The Irish Nurses and Midwives' Organisation has said the Health Service Executive is looking for an extra €80m in savings under the Haddington Road Agreement, on top of €212m this year.
The HSE has said it is simply seeking to implement the terms of the Haddington Road Agreement, which the INMO signed up to.
The HSE said it requires the extra hours identified under the agreement to be used in the first instance to reduce the health sector pay bill as per the intention of the agreement.
The INMO claims under a new plan to save money, the HSE wants to use health care assistants to fill vacancies instead of agency nurses.
From October, it also plans to only replace essential vacant posts with graduate nurses and interns with less experience, the INMO said.
In the disability sector and elderly care sector, it wants to change the 60:40 nurse-support staff ratio to 40:60.
INMO General Secretary Liam Doran said the proposals would seriously compromise patient care.
Qualified nursing staff in the community who leave or retire would be replaced with young graduates of less experience and without peer support, the INMO has warned.

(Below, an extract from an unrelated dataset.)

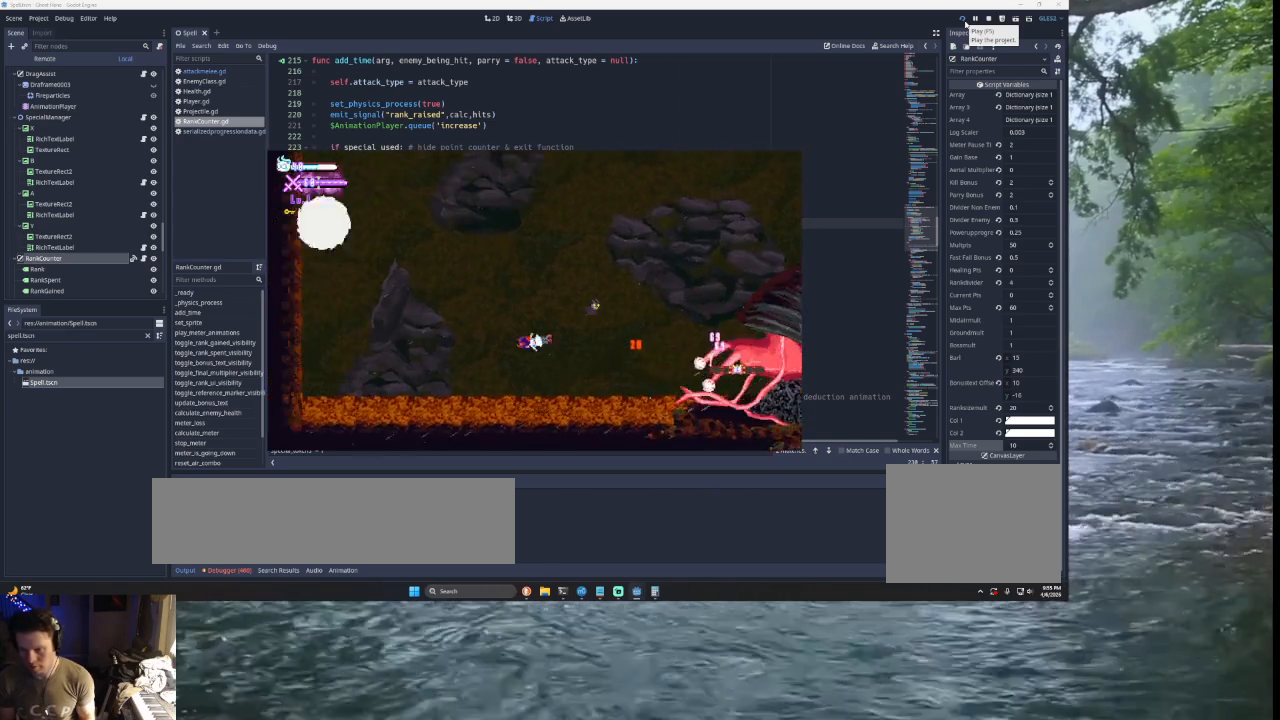
{"buttons": [], "left_stick": "right", "right_stick": "center", "events": [[200, "left_stick", "center"], [233, "L2", "up"], [367, "left_stick", "right"]]}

The 80-page plan, presented to health unions at the Haddington Road Oversight Body meeting last week, looks to cut staff levels, the skill mix, and nursing management structures.

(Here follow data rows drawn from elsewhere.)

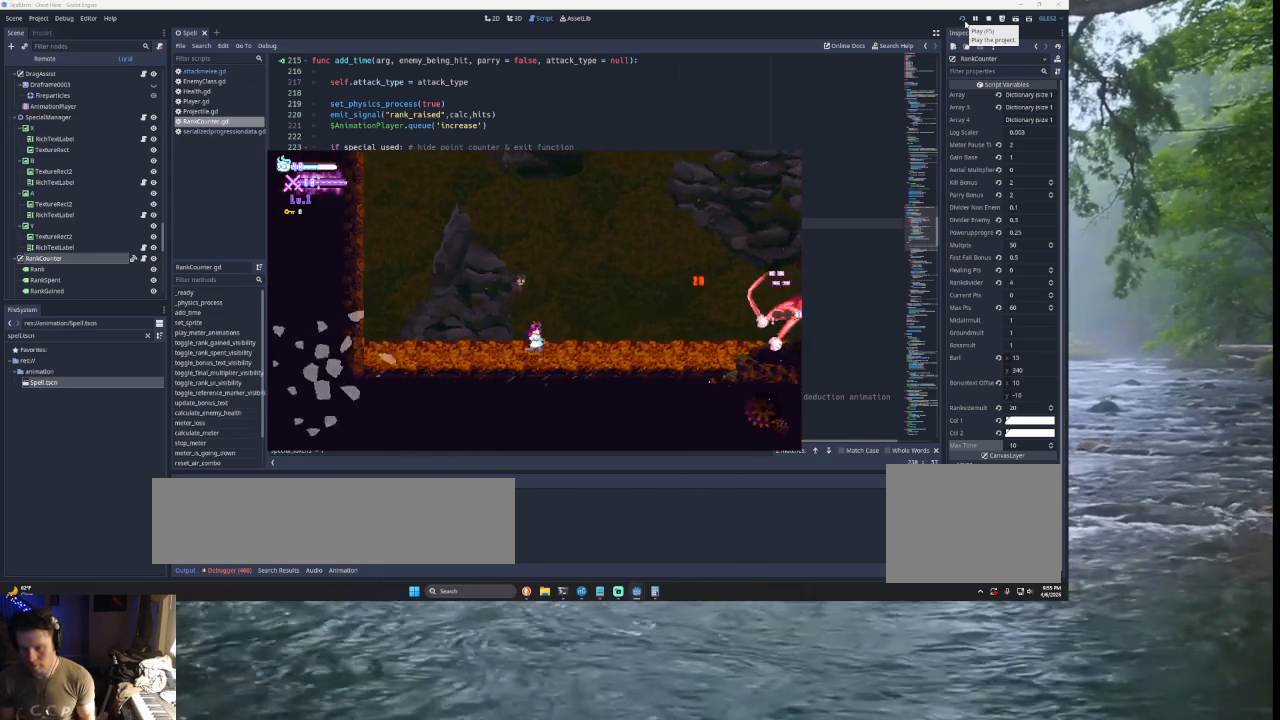
{"buttons": ["SQUARE"], "left_stick": "right", "right_stick": "center", "events": [[233, "TRIANGLE", "down"], [400, "TRIANGLE", "up"], [433, "SQUARE", "down"]]}
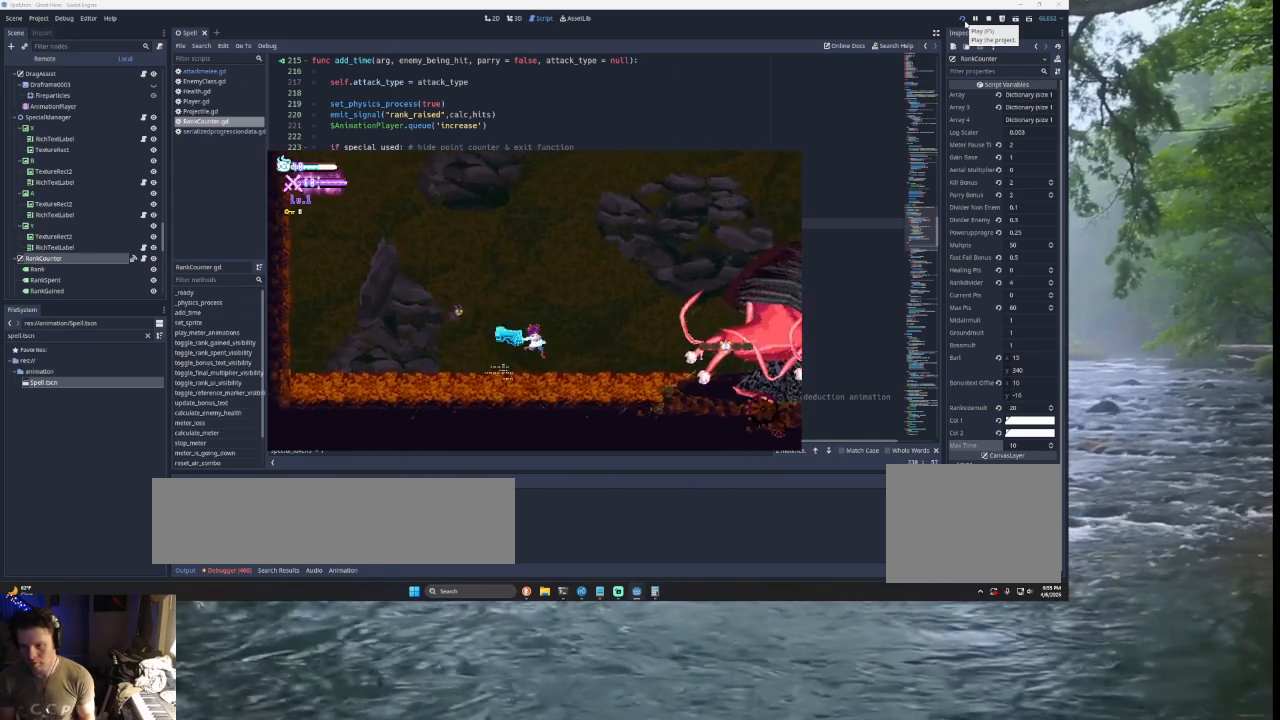
{"buttons": [], "left_stick": "right", "right_stick": "center", "events": [[100, "SQUARE", "up"]]}
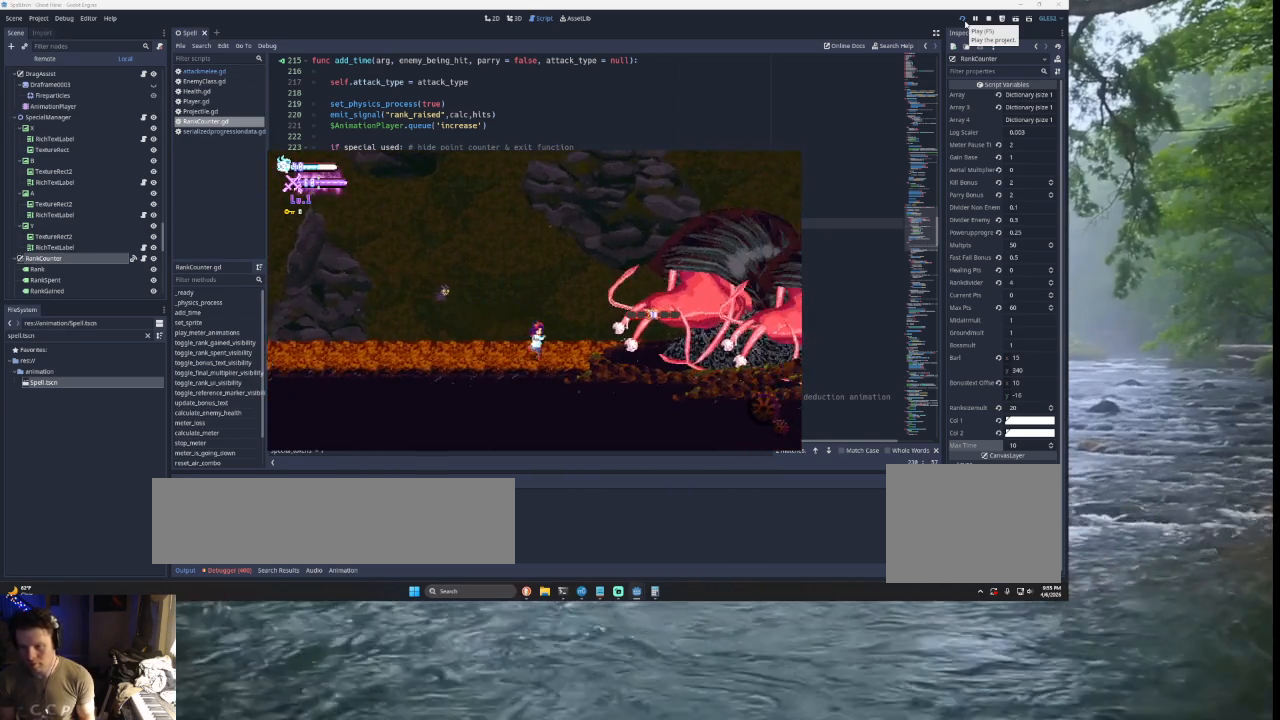
{"buttons": [], "left_stick": "left", "right_stick": "center", "events": [[67, "left_stick", "center"], [167, "left_stick", "left"]]}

It said an extra 520,000 extra nursing hours can be squeezed out of the Haddington Road Agreement.
It also wants to secure more junior hospital doctors from eastern Europe on fixed-term contracts.
Hospitals are being given revised cash savings budgets with the HSE seeking over €56m in savings.
There is to be a 5% cut in agency staff and overtime from June.
The plan states that €4bn has been taken from the health service and 12,000 staff have gone since 2008.
It says the mental health area is seen as offering the greatest potential for generating extra Haddington Road Agreement hours.
The document notes that given recent pay reductions, there is very little difference between a newly-appointed mental health nurse at the bottom of the pay scale, versus a health care assistant.
But it says that by the time a nurse progresses to their third increment, their pay surpasses that of a HCA.
The HSE wants health care assistants to take on other duties such as ordering supplies, escorting patients, washing and dressing patients and doing ward health-and-safety checks.
A spokesperson for the HSE said it is "extremely cognisant of the importance of patient safety and considers it a priority above all else.
"It is not correct to say that the HSE 'is seeking an additional €80m'."
The spokesperson said the HSE is seeking to achieve the original target set for it by the Department of Public Expenditure and Reform of €290m.
This money has already been removed from the HSE's budget, the spokesperson said.
The HSE engaged PA Consulting Group to assess how to maximise cost savings from the health service this year.
That assessment identified that savings of €212m, of the original much higher target, could be delivered this year, with a margin of error on either side.
The INMO is seeking meetings with the three ministers at the Department of Health to discuss its concerns.